倭刀在阳光下划出一道弧芒,斩向了身前静立着的敌人。
只闻见“呼…”的一阵疾风,一道强劲爆出,血光遽然而见。
那名东洋黑衣武士,只觉得身子一轻,整个人就坠落了下去。
他的倭刀,在离敌人不到半尺的距离位置,从手中戛然坠落在地,身子忽然从腰腹,被断成两截,血流如注。
现场所有的人,都骇然地看向了陈天华,惊呆了。
只见他左手的刀鞘已空,那柄令人生畏的雁翎刀,已赫然握在他的右手中,横亘在身旁。
下垂的刀锋上,汇聚成一线的血珠,一滴一滴地落下,染红了堂前的草坪。
他这一招,跟前些天的月夜探史府,在中院天井里斩杀那两名东洋武士的招式,有异曲同工之美。
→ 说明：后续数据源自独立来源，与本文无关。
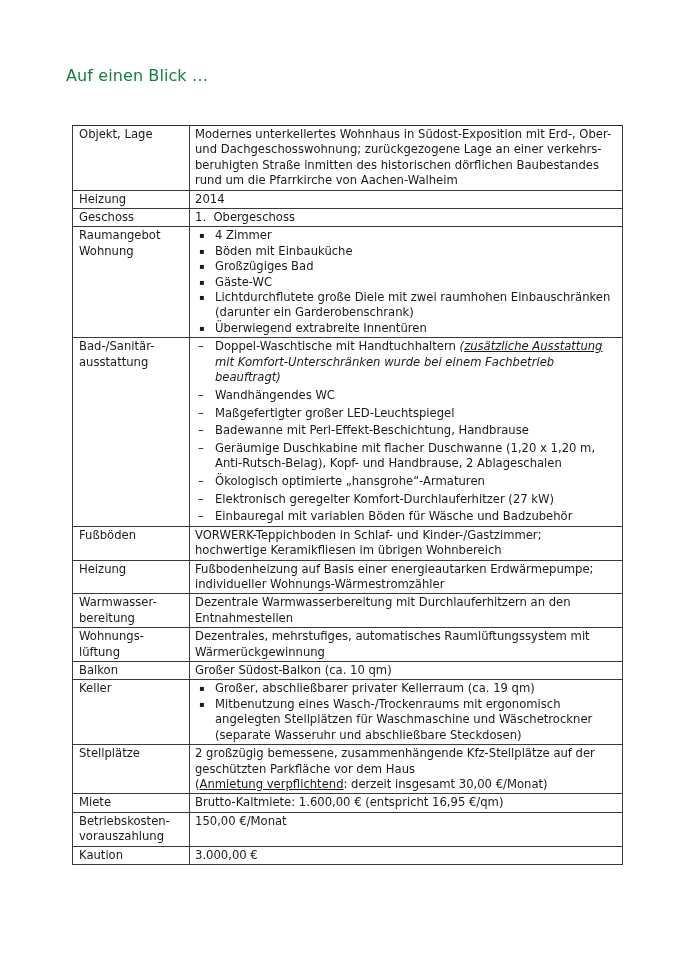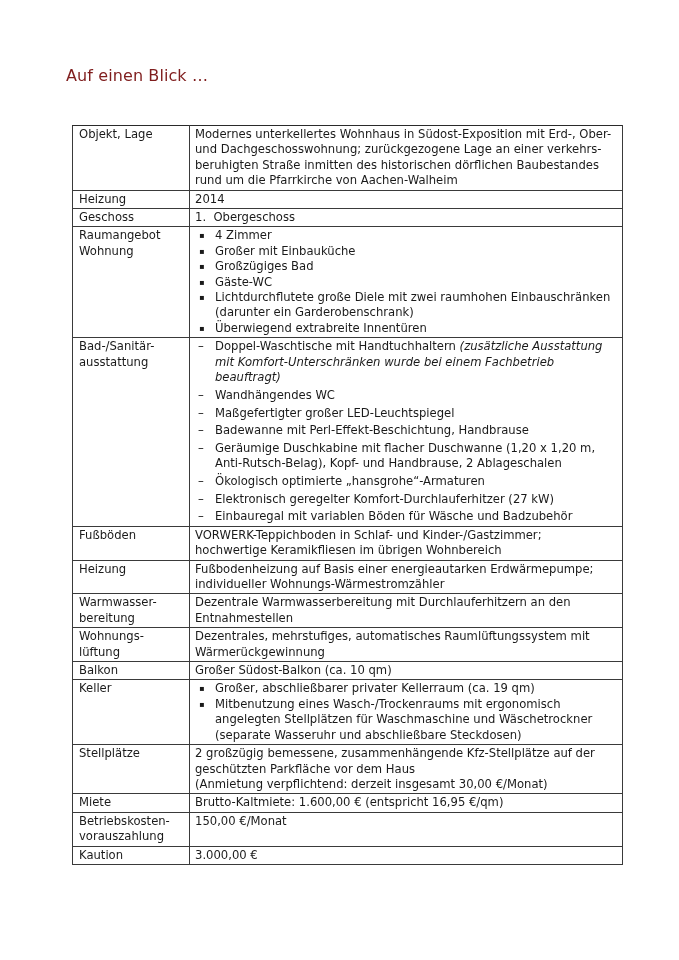"Auf einen Blick …" .page-title { color: #7f1d1d -> #15803d }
这里面除了宫本忠胜,现场恐怖没人能看得清楚,刚才这一幕的内容。
陈天华究竟是如何拔出的刀,又是怎么使出这一招独门杀技,便斩断了这名黑衣武士的身躯。
只见闪电般的刀光一闪,就成这样子了。
这出刀也太快了呀!
看了眼草地里,仍在无意识轻轻抽搐的两截躯体,宫本忠胜面呈悲凉,而又无语沉默。